Am 5. Juni 1947 gab der US-Außenminister, General George Marshall, in einer Rede an der Harvard-Universität den Beginn eines umfassenden Wiederaufbauprogramms für das kriegszerstörte Europa bekannt. Der Marshallplan markierte eine Wende in der amerikanischen Politik, sowohl gegenüber der Sowjetunion, aber auch im Blick auf Deutschland. Zwei Jahre über das Ende des Zweiten Weltkrieges hinaus hatte man in Washington versucht, die Kooperation mit der anderen Hauptsiegermacht auch im Frieden fortzusetzen. Stalin war davon unbeeindruckt geblieben und hatte aus seinen offensiven Zielen in Europa und in Ostasien keinen Hehl gemacht. Der amerikanische Präsident Harry S. Truman war nun nicht mehr länger bereit, „die Sowjets in Watte zupacken“, wie es sein Vorgänger Franklin D. Roosevelt getan hatte. Schon die Berufung des Generals George Marshall zum Außenminister im Januar 1947 war ein deutliches Signal der amerikanischen Kursänderung gewesen. Der Marshallplan wurde zum Kernstück einer neuen Politik der „Eindämmung“ der expansiven Sowjetunion.

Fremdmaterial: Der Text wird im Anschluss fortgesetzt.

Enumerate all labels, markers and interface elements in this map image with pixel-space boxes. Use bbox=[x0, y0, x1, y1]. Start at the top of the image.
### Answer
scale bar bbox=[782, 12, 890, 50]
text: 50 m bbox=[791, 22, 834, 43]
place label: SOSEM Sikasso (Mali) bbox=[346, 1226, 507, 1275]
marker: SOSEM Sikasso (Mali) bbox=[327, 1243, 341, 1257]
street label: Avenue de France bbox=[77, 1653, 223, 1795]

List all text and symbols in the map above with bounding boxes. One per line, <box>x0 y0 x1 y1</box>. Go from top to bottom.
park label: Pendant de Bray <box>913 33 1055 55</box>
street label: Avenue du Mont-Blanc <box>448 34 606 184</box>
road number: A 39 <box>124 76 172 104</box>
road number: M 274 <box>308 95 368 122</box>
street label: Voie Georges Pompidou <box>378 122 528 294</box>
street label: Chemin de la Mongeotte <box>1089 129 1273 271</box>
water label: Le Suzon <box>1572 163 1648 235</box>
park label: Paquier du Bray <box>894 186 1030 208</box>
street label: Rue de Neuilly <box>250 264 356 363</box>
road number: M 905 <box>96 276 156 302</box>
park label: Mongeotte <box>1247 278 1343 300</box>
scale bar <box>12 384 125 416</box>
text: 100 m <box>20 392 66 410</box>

Einer der wichtigsten Vordenker dieses Kurswechsels war der junge amerikanische Diplomat und Sowjetexperte George F. Kennan (1904–2005). Er hatte schon seit den dreißiger Jahren die linksliberale und sowjetfreundliche Politik Roosevelts kritisiert, die auf beträchtlicher Unkenntnis der sowjetischen Politik und ihrer ideologischen Grundlagen beruhte. Kennan plädierte für eine neue realistische Strategie der Vereinigten Staaten, durch den ökonomischen Wiederaufbau des kriegszerstörten Europa unter Einschluß Deutschlands Stalins Zugriff auf ganz Europa zu verhindern.

Kennan hatte sich auf seine Tätigkeit als Diplomat und Sowjetexperte sorgfältig vorbereitet. Er hatte im Rahmen der großzügigen Ausbildung der amerikanischen Diplomaten 1929/1931 in Deutschland an der Berliner Universität russische Geschichte und sowjetkommunistische Gegenwart bei den renommierten Gelehrten Karl Stählin und Otto Hoetzsch studiert. Als Roosevelt im Dezember 1933 die diplomatischen Beziehungen mit Moskau aufnahm, war Kennan von Anfang an dabei. Er erlebte dort die Jahre der Stalinschen Säuberungen und Schauprozesse aus der Nähe. Er geriet bald in Konflikt mit dem amerikanischen Botschafter Joseph E. Davies, der als Roosevelts persönlicher Vertrauensmann Stalins Version der Schauprozesse unkritisch nach Washington weitergab.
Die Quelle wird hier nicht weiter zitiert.